The task
The whole listing should be retyped word for word, apart from the pictures it holds.

Data provided
------------------------

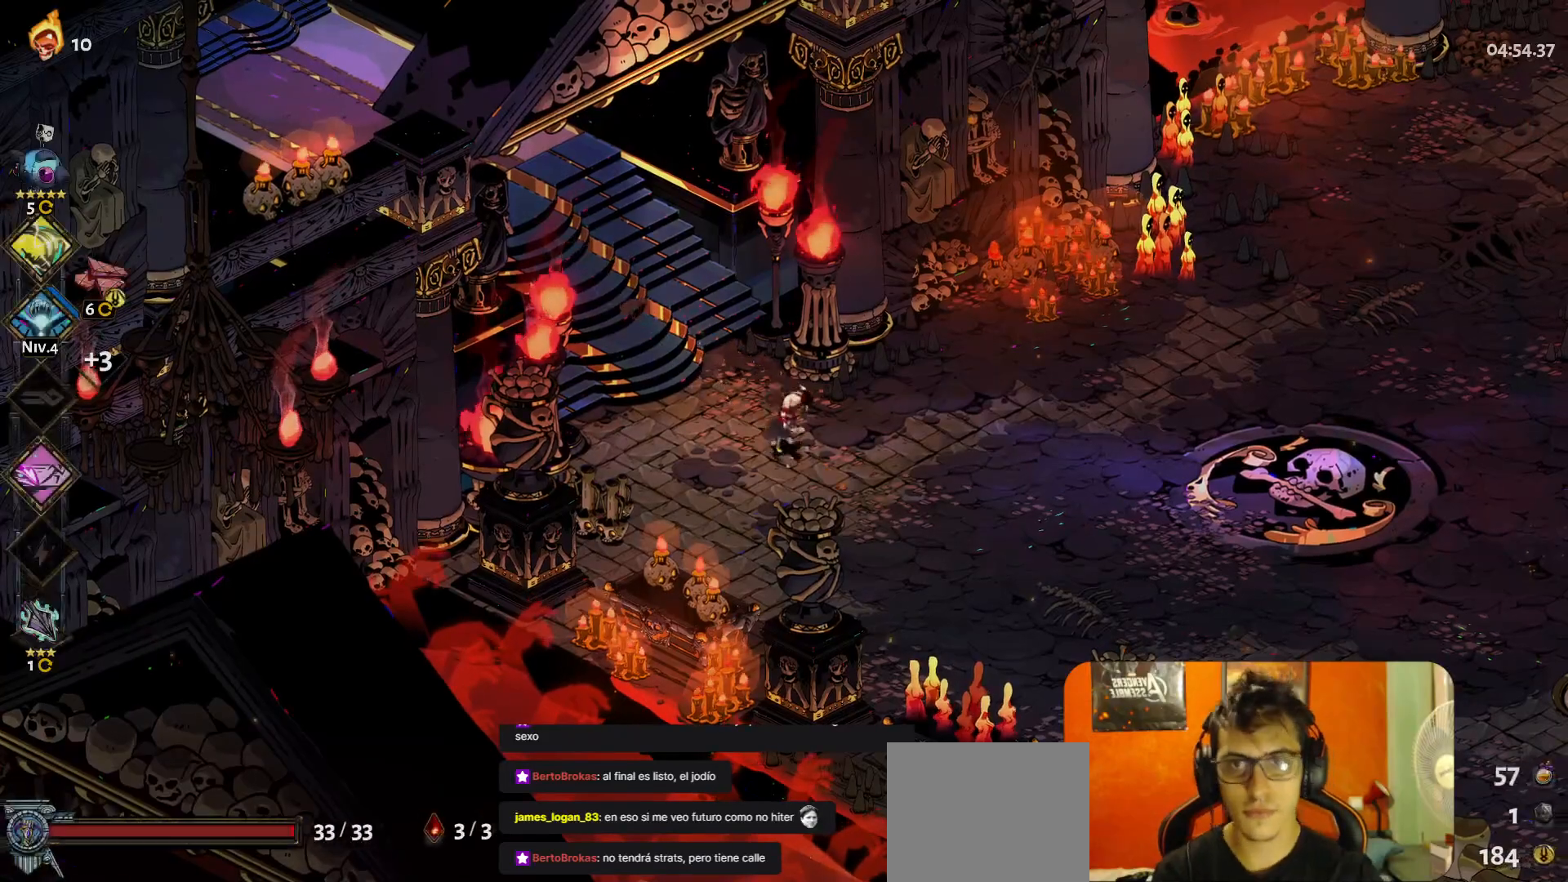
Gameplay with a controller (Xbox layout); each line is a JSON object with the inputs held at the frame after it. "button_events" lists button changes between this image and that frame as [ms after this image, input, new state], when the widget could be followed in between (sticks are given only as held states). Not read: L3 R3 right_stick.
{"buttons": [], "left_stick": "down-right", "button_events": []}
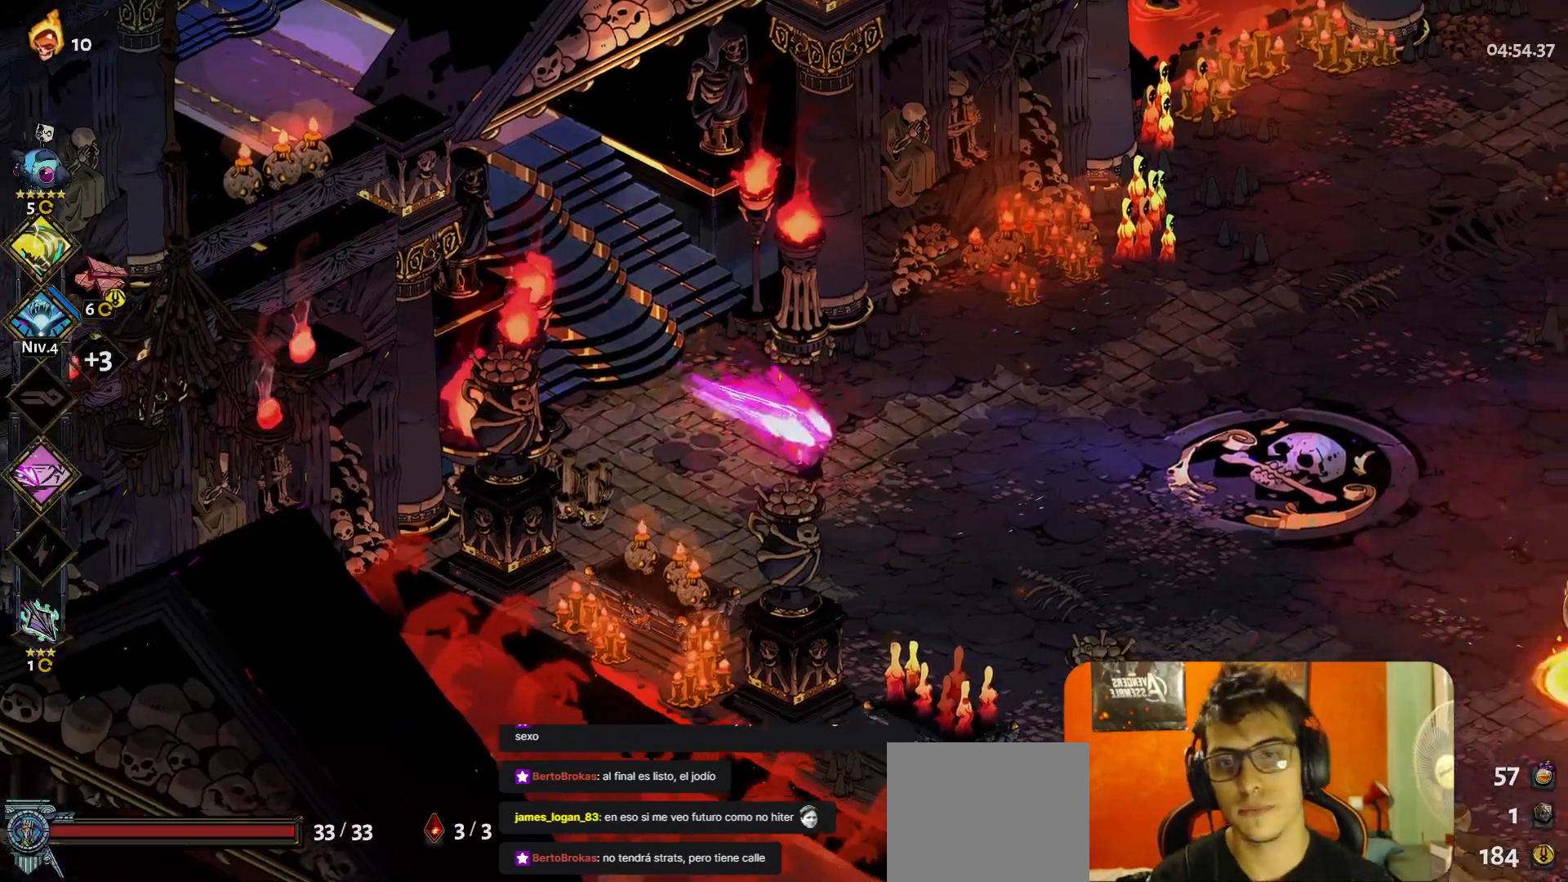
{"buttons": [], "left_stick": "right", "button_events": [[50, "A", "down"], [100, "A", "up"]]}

------------------------

Answer box
Gameplay with a controller (Xbox layout); each line is a JSON object with the inputs held at the frame after it. "button_events" lists button changes between this image and that frame as [ms after this image, input, new state], when the widget could be followed in between (sticks are given only as held states). Not read: L3 R3 right_stick.
{"buttons": [], "left_stick": "down-right", "button_events": []}
{"buttons": [], "left_stick": "right", "button_events": [[50, "A", "down"], [100, "A", "up"]]}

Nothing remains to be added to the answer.